# Rocks...why cant i ever find any nice ones?



## GraFFix (Feb 24, 2005)

OK i see all these tanks with beautiful rocks in them. I love the ADA rocks and stuff like that but not one LFS in my area carries anything that looks nice like the ones I see in some of your tanks. Im to the point that im willing to pay shipping to find some online. 

So does anyone know if there is an online store that sells rocks? Im looking for dark colored rocks greyish/black for a mountain scape idea i have. Or really any nice looking rocks not this crappy lava rocks my LFS's have lol


----------



## bharada (Apr 17, 2004)

You need to take you searches to landscape yards and nursuries.


----------



## kwc1974 (Jan 4, 2006)

yeah go to a landscape yard, not only will you find a wider varity but cheaper prices too.


----------



## david lim (Mar 30, 2004)

Where do you live? rock quarries, nurseries, landscape places are great areas for rocks.

Also if you want to order ada rocks, I believe aqua forest will ship their stuff.

http://www.e-aquaria.com/aquaforest.html

good luck

david


----------



## waterdog (Feb 2, 2006)

• **Data excerpt**:
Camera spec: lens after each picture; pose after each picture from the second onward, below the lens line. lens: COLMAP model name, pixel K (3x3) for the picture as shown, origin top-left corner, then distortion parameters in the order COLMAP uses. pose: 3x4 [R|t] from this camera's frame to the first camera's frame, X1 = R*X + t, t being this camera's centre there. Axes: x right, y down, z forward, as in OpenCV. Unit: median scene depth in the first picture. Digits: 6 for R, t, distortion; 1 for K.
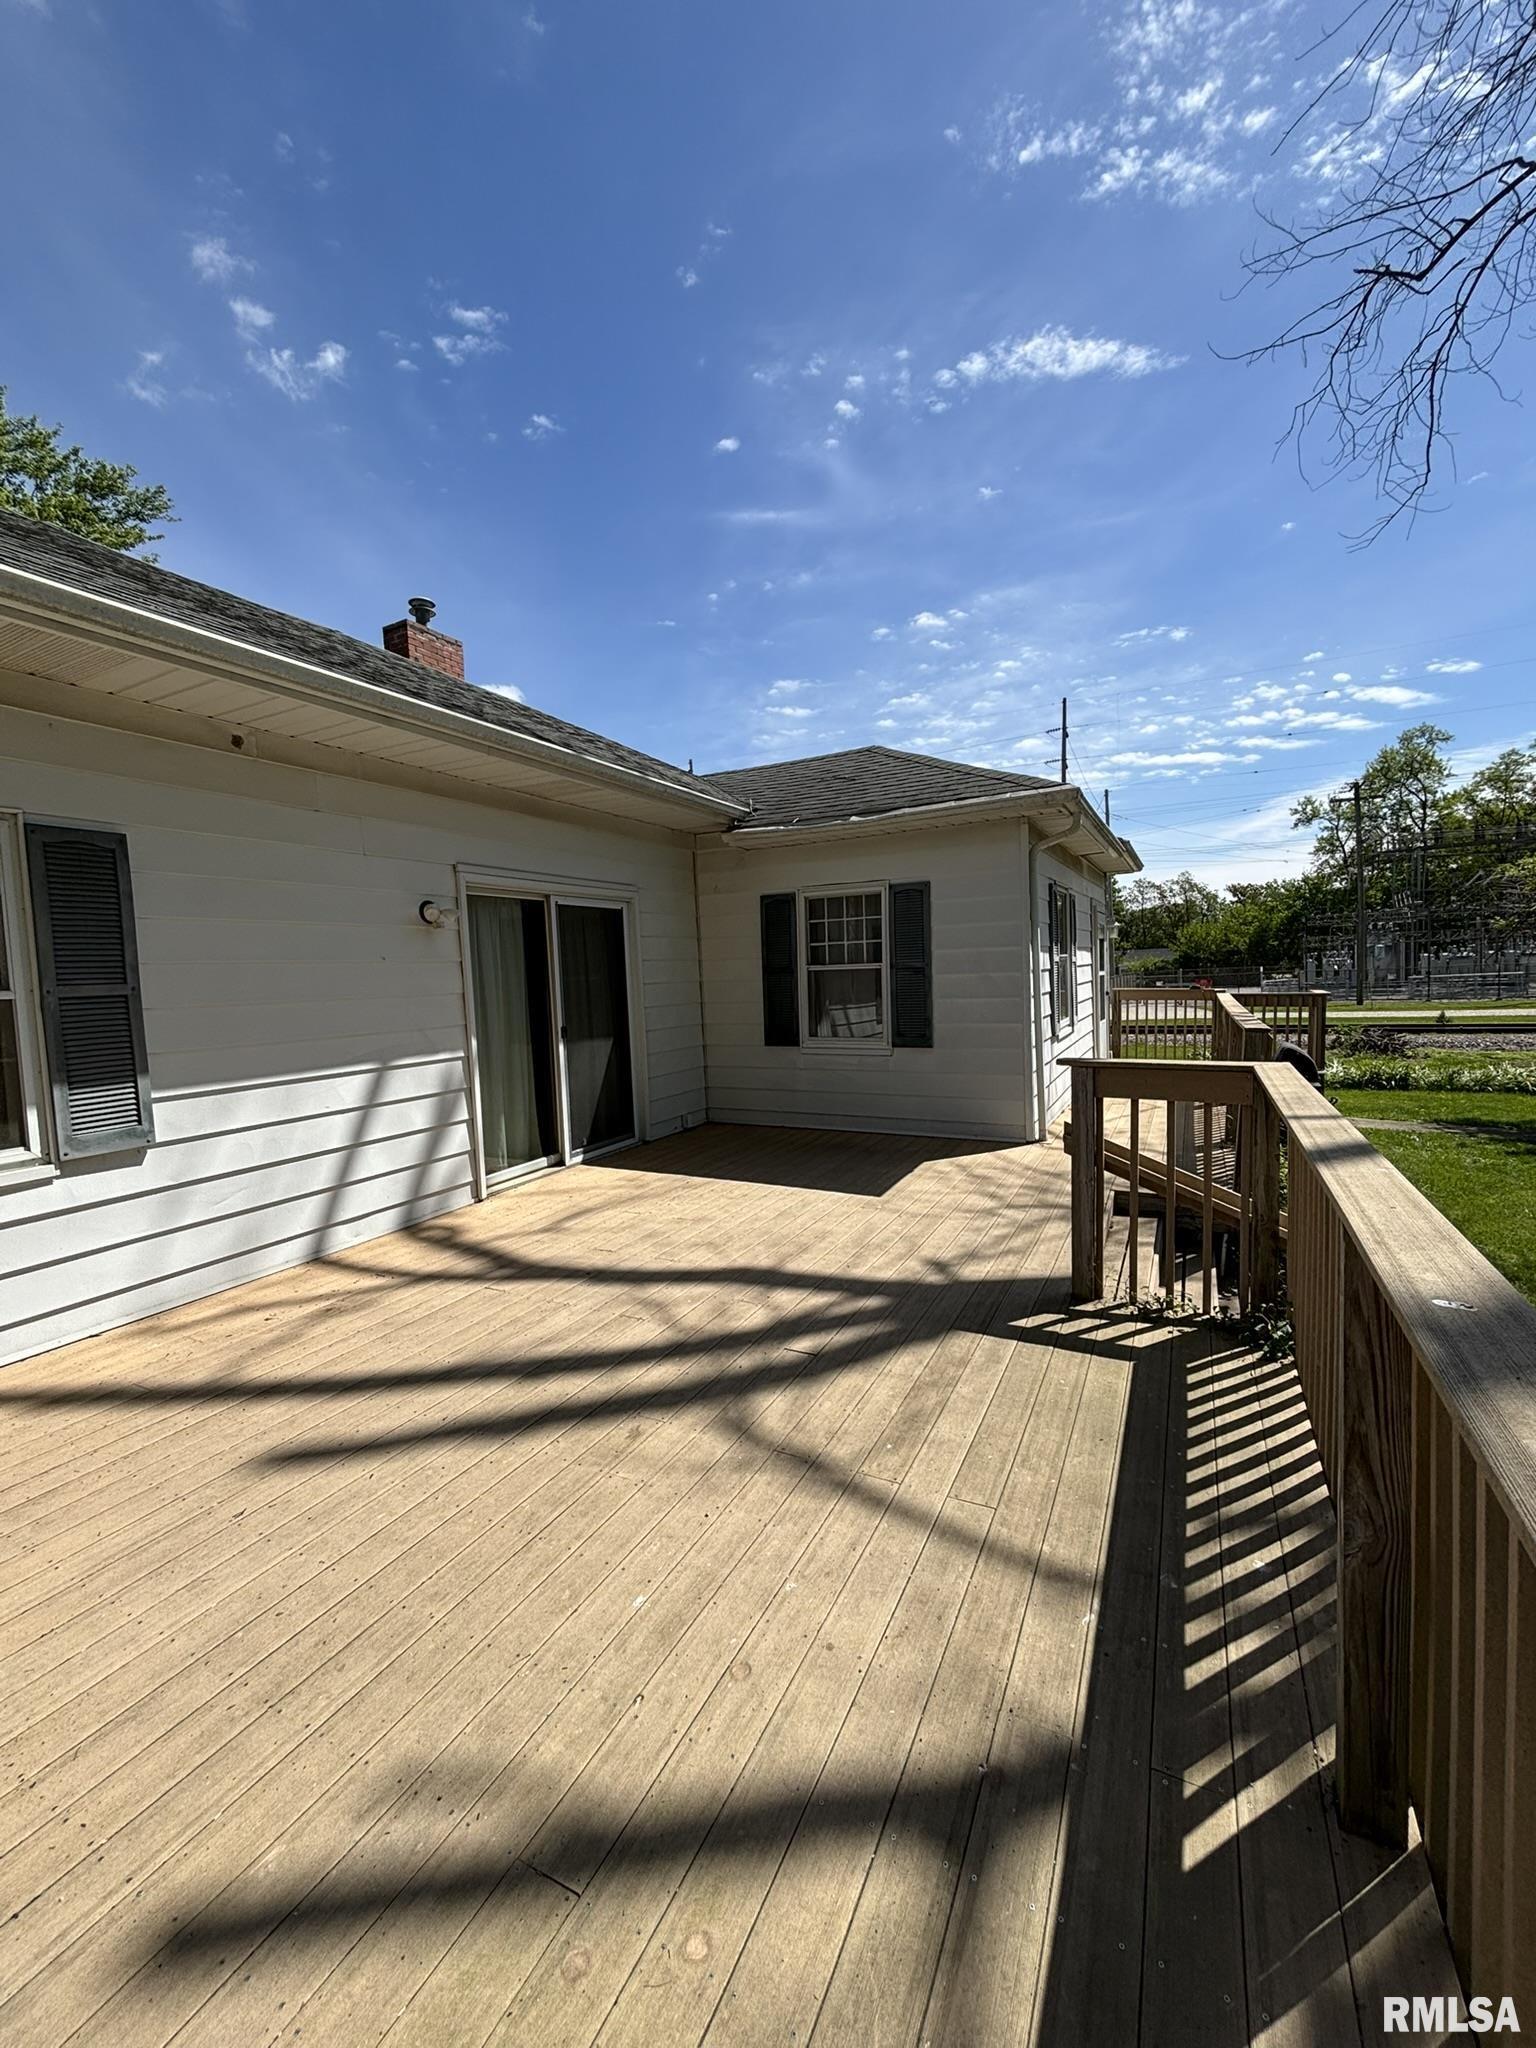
lens RADIAL K [[828.8, 0, 781.2], [0, 828.8, 1029.1], [0, 0, 1]] dist [0.003589, -0.001269]
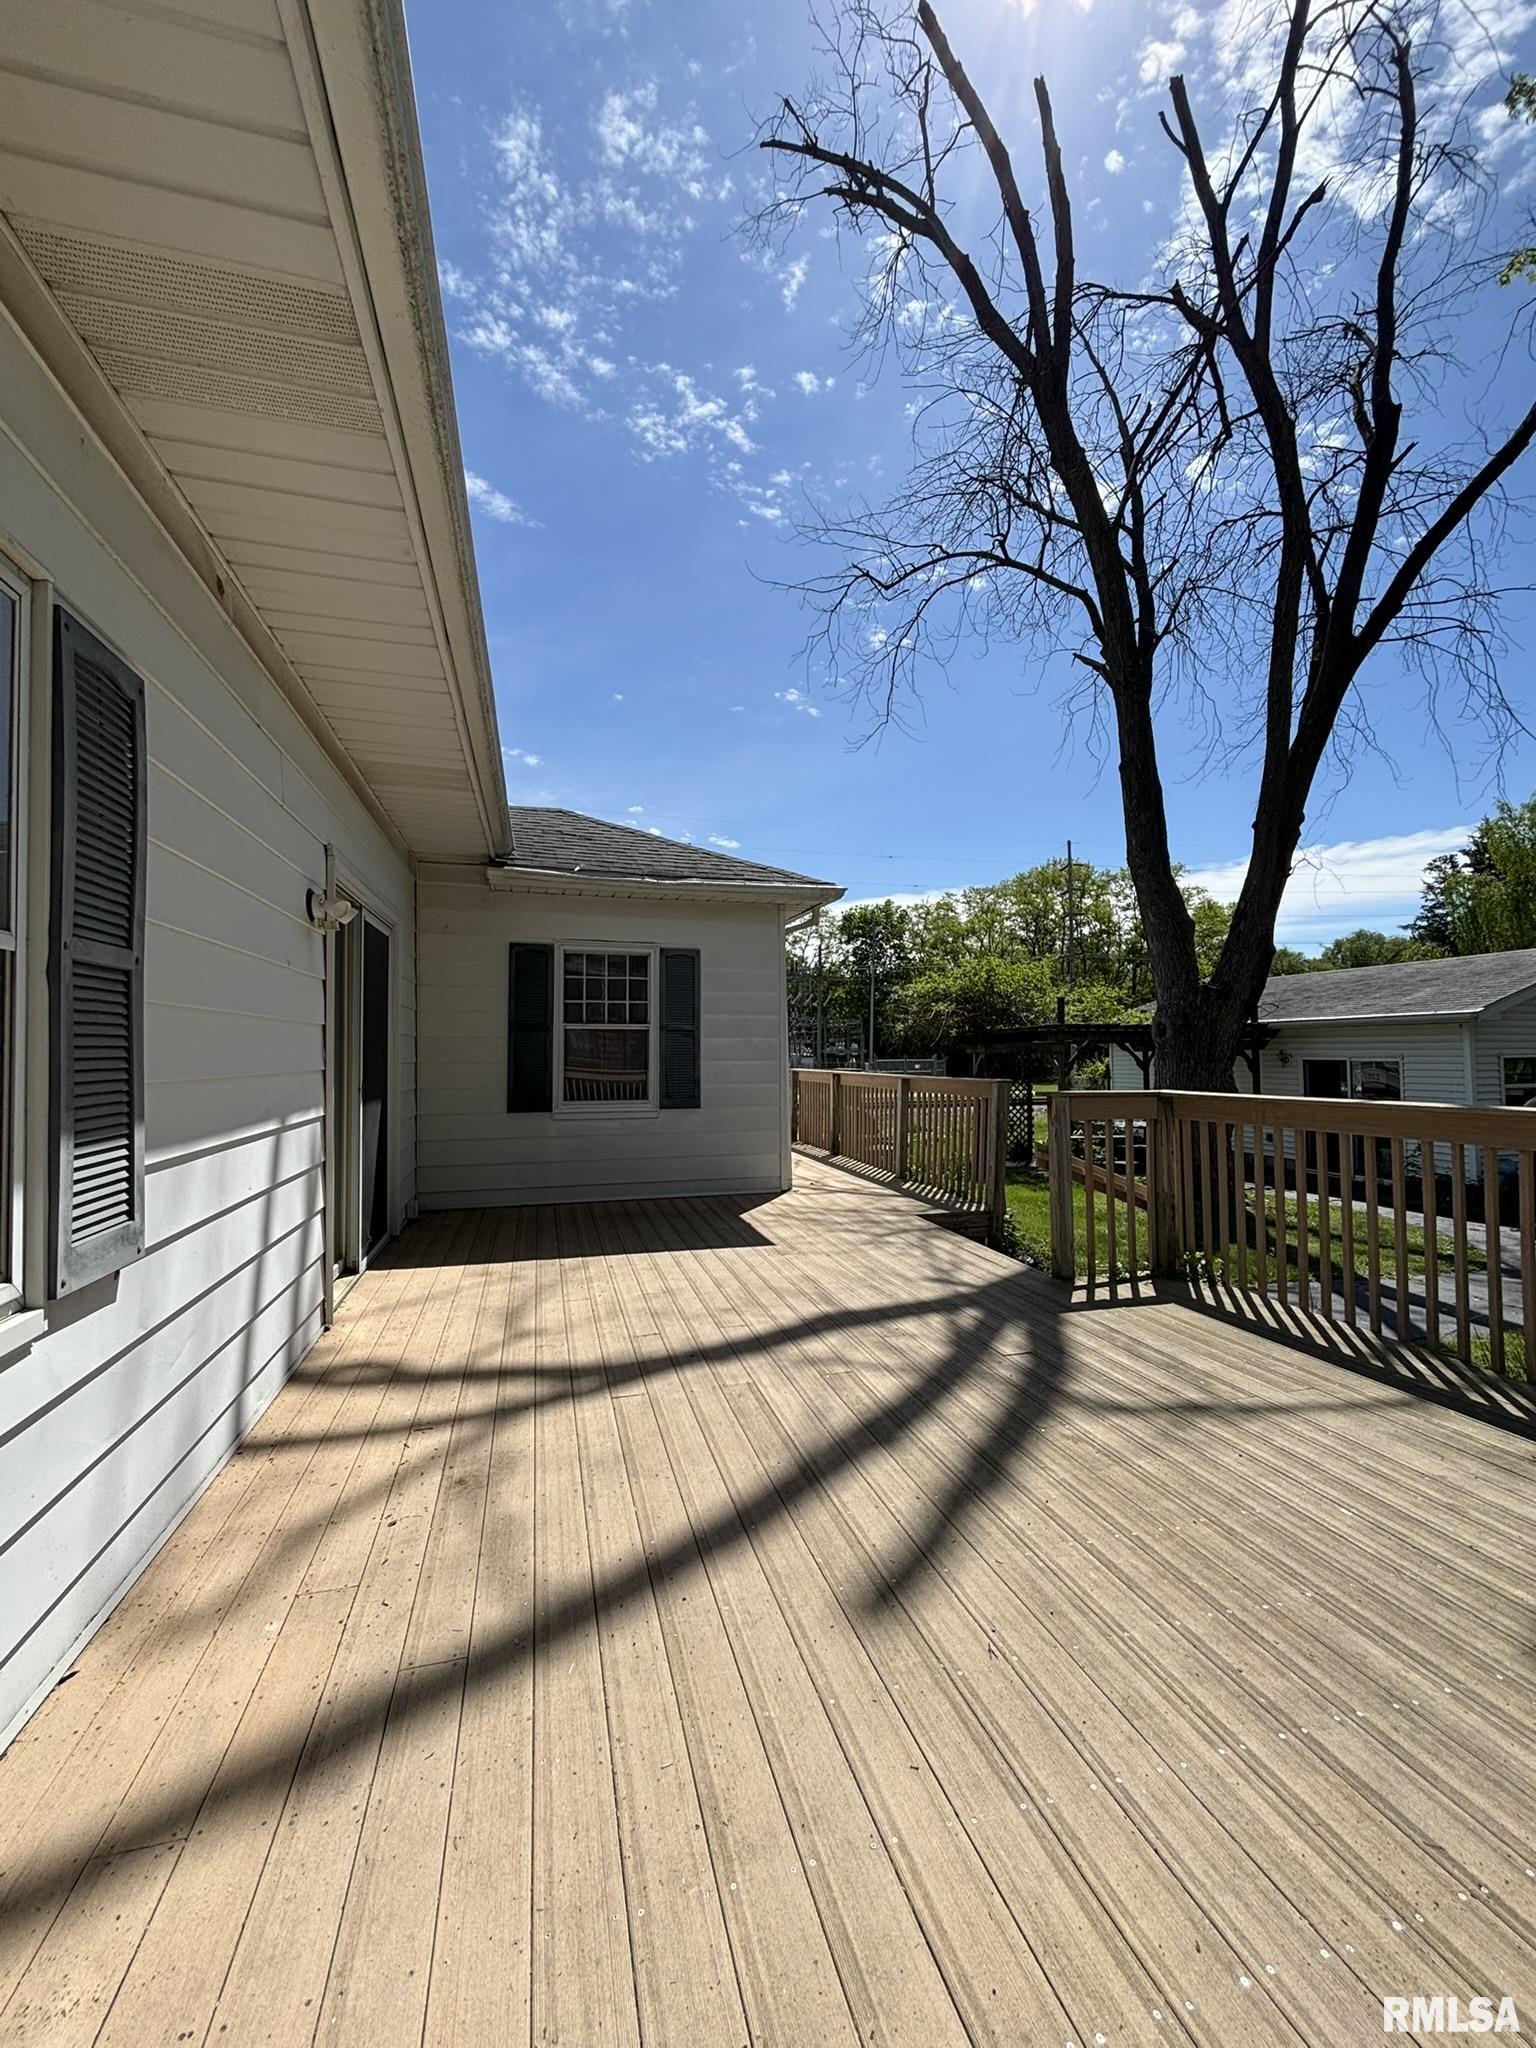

• **Aim of the exercise**: Can you copy, word for word, everything in the aquarium rock thread from "Also if you" down to "(Feb 2, 2006)"?

• **Your solution**:
Also if you want to order ada rocks, I believe aqua forest will ship their stuff.

http://www.e-aquaria.com/aquaforest.html

good luck

david


----------



## waterdog (Feb 2, 2006)